> **Required action**:
Exact copy, no pictures: output all the records that follow.

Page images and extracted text

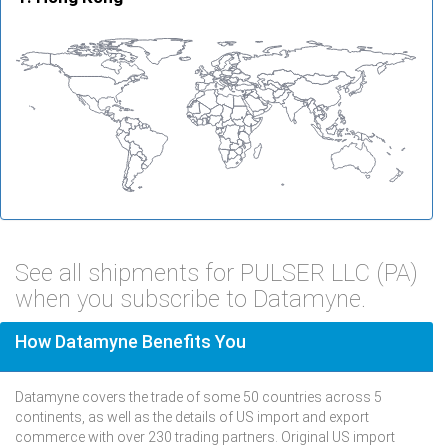
See all shipments for PULSER LLC (PA)
when you subscribe to Datamyne.
How Datamyne Benefits You
Datamyne covers the trade of some 50 countries across 5
continents, as well as the details of US import and export
commerce with over 230 trading partners. Original US import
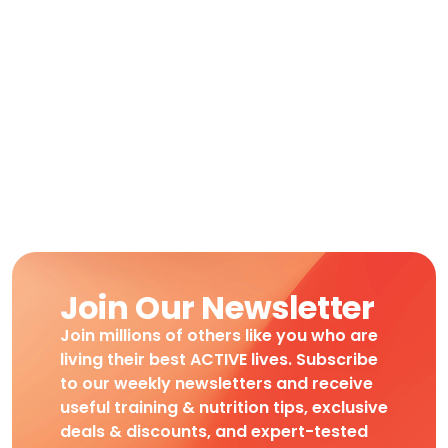
Join Our Newsletter
Join millions of others like you who are
living their best ACTIVE lives. Subscribe
to our weekly newsletters and receive
useful training & nutrition tips, exclusive
deals & discounts, and expert-tested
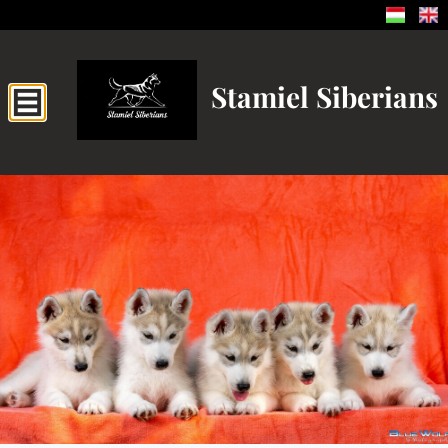
Stamiel Siberians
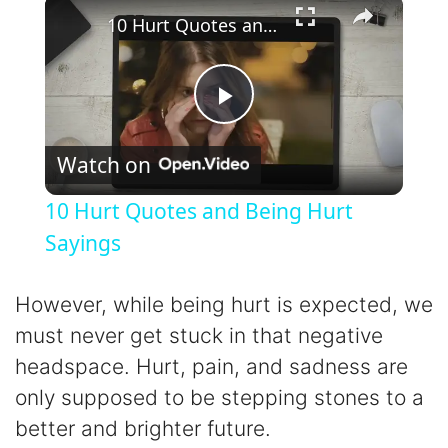
×
10 Hurt Quotes and Being Hurt Sayings
P
Watch on
l
10 Hurt Quotes and Being Hurt
a
Sayings
y
However, while being hurt is expected, we
must never get stuck in that negative
V
headspace. Hurt, pain, and sadness are
only supposed to be stepping stones to a
i
better and brighter future.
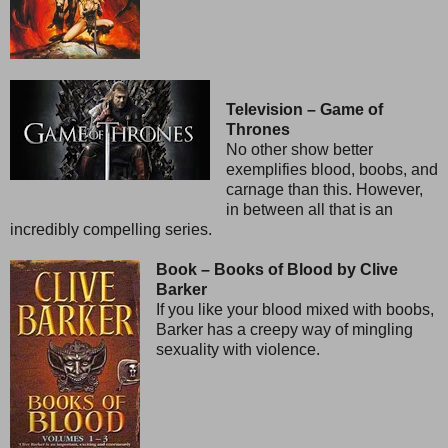
Television – Game of
Thrones
No other show better
exemplifies blood, boobs, and
carnage than this. However,
in between all that is an
incredibly compelling series.
Book – Books of Blood by Clive
Barker
If you like your blood mixed with boobs,
Barker has a creepy way of mingling
sexuality with violence.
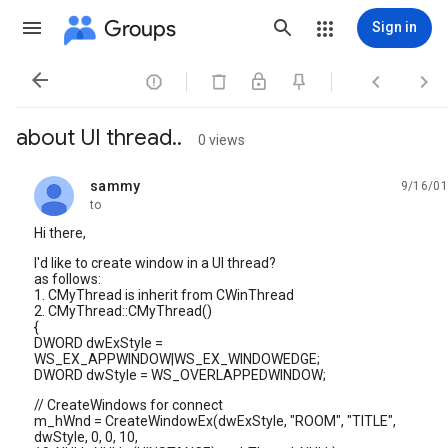
Groups
Sign in




about UI thread..
0 views
sammy
9/16/01
unread,
to
Hi there,
I'd like to create window in a UI thread?
as follows:
1. CMyThread is inherit from CWinThread
2. CMyThread::CMyThread()
{
DWORD dwExStyle =
WS_EX_APPWINDOW|WS_EX_WINDOWEDGE;
DWORD dwStyle = WS_OVERLAPPEDWINDOW;
// CreateWindows for connect
m_hWnd = CreateWindowEx(dwExStyle, "ROOM", "TITLE",
dwStyle, 0, 0, 10,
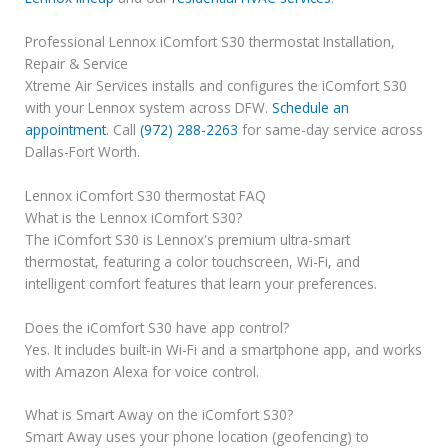
Professional Lennox iComfort S30 thermostat Installation,
Repair & Service
Xtreme Air Services installs and configures the iComfort S30
with your Lennox system across DFW.
Schedule an
appointment
. Call
(972) 288-2263
for same-day service across
Dallas-Fort Worth.
Lennox iComfort S30 thermostat FAQ
What is the Lennox iComfort S30?
The iComfort S30 is Lennox's premium ultra-smart
thermostat, featuring a color touchscreen, Wi-Fi, and
intelligent comfort features that learn your preferences.
Does the iComfort S30 have app control?
Yes. It includes built-in Wi-Fi and a smartphone app, and works
with Amazon Alexa for voice control.
What is Smart Away on the iComfort S30?
Smart Away uses your phone location (geofencing) to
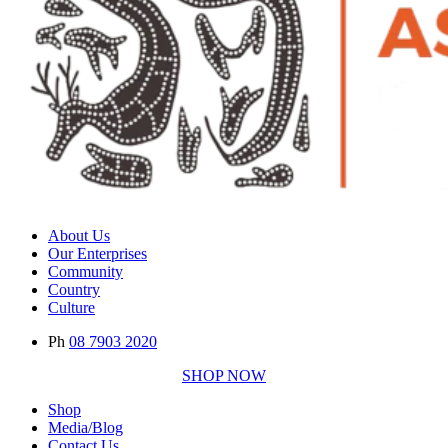
About Us
Our Enterprises
Community
Country
Culture
Ph
08 7903 2020
SHOP NOW
Shop
Media/Blog
Contact Us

> **Result below**:
See all shipments for PULSER LLC (PA)
when you subscribe to Datamyne.
How Datamyne Benefits You
Datamyne covers the trade of some 50 countries across 5
continents, as well as the details of US import and export
commerce with over 230 trading partners. Original US import
Join Our Newsletter
Join millions of others like you who are
living their best ACTIVE lives. Subscribe
to our weekly newsletters and receive
useful training & nutrition tips, exclusive
deals & discounts, and expert-tested
Stamiel Siberians
×
10 Hurt Quotes and Being Hurt Sayings
P
Watch on
l
10 Hurt Quotes and Being Hurt
a
Sayings
y
However, while being hurt is expected, we
must never get stuck in that negative
V
headspace. Hurt, pain, and sadness are
only supposed to be stepping stones to a
i
better and brighter future.
Television – Game of
Thrones
No other show better
exemplifies blood, boobs, and
carnage than this. However,
in between all that is an
incredibly compelling series.
Book – Books of Blood by Clive
Barker
If you like your blood mixed with boobs,
Barker has a creepy way of mingling
sexuality with violence.
Groups
Sign in




about UI thread..
0 views
sammy
9/16/01
unread,
to
Hi there,
I'd like to create window in a UI thread?
as follows:
1. CMyThread is inherit from CWinThread
2. CMyThread::CMyThread()
{
DWORD dwExStyle =
WS_EX_APPWINDOW|WS_EX_WINDOWEDGE;
DWORD dwStyle = WS_OVERLAPPEDWINDOW;
// CreateWindows for connect
m_hWnd = CreateWindowEx(dwExStyle, "ROOM", "TITLE",
dwStyle, 0, 0, 10,
Professional Lennox iComfort S30 thermostat Installation,
Repair & Service
Xtreme Air Services installs and configures the iComfort S30
with your Lennox system across DFW.
Schedule an
appointment
. Call
(972) 288-2263
for same-day service across
Dallas-Fort Worth.
Lennox iComfort S30 thermostat FAQ
What is the Lennox iComfort S30?
The iComfort S30 is Lennox's premium ultra-smart
thermostat, featuring a color touchscreen, Wi-Fi, and
intelligent comfort features that learn your preferences.
Does the iComfort S30 have app control?
Yes. It includes built-in Wi-Fi and a smartphone app, and works
with Amazon Alexa for voice control.
What is Smart Away on the iComfort S30?
Smart Away uses your phone location (geofencing) to
About Us
Our Enterprises
Community
Country
Culture
Ph
08 7903 2020
SHOP NOW
Shop
Media/Blog
Contact Us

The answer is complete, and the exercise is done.